◆ **Directions for this task**
Nothing should be left out: write out the whole listing exactly.

=== Given data ===

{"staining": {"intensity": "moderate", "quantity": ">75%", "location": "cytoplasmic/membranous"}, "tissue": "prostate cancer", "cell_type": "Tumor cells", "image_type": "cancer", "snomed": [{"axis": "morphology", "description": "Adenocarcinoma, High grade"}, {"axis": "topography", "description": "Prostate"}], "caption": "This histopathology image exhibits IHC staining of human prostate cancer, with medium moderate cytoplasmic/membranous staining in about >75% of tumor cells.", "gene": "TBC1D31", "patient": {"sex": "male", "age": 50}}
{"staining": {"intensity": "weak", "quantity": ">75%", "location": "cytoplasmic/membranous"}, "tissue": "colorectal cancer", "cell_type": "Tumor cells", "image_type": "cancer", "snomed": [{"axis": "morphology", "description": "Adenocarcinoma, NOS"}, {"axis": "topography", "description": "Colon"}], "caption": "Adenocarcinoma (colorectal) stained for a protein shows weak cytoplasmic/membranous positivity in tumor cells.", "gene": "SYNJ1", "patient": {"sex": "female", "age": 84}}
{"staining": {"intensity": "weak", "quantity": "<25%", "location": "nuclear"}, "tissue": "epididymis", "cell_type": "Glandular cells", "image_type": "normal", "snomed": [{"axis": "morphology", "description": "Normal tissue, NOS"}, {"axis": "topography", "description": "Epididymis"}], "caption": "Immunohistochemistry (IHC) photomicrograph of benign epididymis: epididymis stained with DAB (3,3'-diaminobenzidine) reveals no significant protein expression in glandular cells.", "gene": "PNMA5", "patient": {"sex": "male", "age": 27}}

===

◆ **Written reply**
{"staining": {"intensity": "moderate", "quantity": ">75%", "location": "cytoplasmic/membranous"}, "tissue": "prostate cancer", "cell_type": "Tumor cells", "image_type": "cancer", "snomed": [{"axis": "morphology", "description": "Adenocarcinoma, High grade"}, {"axis": "topography", "description": "Prostate"}], "caption": "This histopathology image exhibits IHC staining of human prostate cancer, with medium moderate cytoplasmic/membranous staining in about >75% of tumor cells.", "gene": "TBC1D31", "patient": {"sex": "male", "age": 50}}
{"staining": {"intensity": "weak", "quantity": ">75%", "location": "cytoplasmic/membranous"}, "tissue": "colorectal cancer", "cell_type": "Tumor cells", "image_type": "cancer", "snomed": [{"axis": "morphology", "description": "Adenocarcinoma, NOS"}, {"axis": "topography", "description": "Colon"}], "caption": "Adenocarcinoma (colorectal) stained for a protein shows weak cytoplasmic/membranous positivity in tumor cells.", "gene": "SYNJ1", "patient": {"sex": "female", "age": 84}}
{"staining": {"intensity": "weak", "quantity": "<25%", "location": "nuclear"}, "tissue": "epididymis", "cell_type": "Glandular cells", "image_type": "normal", "snomed": [{"axis": "morphology", "description": "Normal tissue, NOS"}, {"axis": "topography", "description": "Epididymis"}], "caption": "Immunohistochemistry (IHC) photomicrograph of benign epididymis: epididymis stained with DAB (3,3'-diaminobenzidine) reveals no significant protein expression in glandular cells.", "gene": "PNMA5", "patient": {"sex": "male", "age": 27}}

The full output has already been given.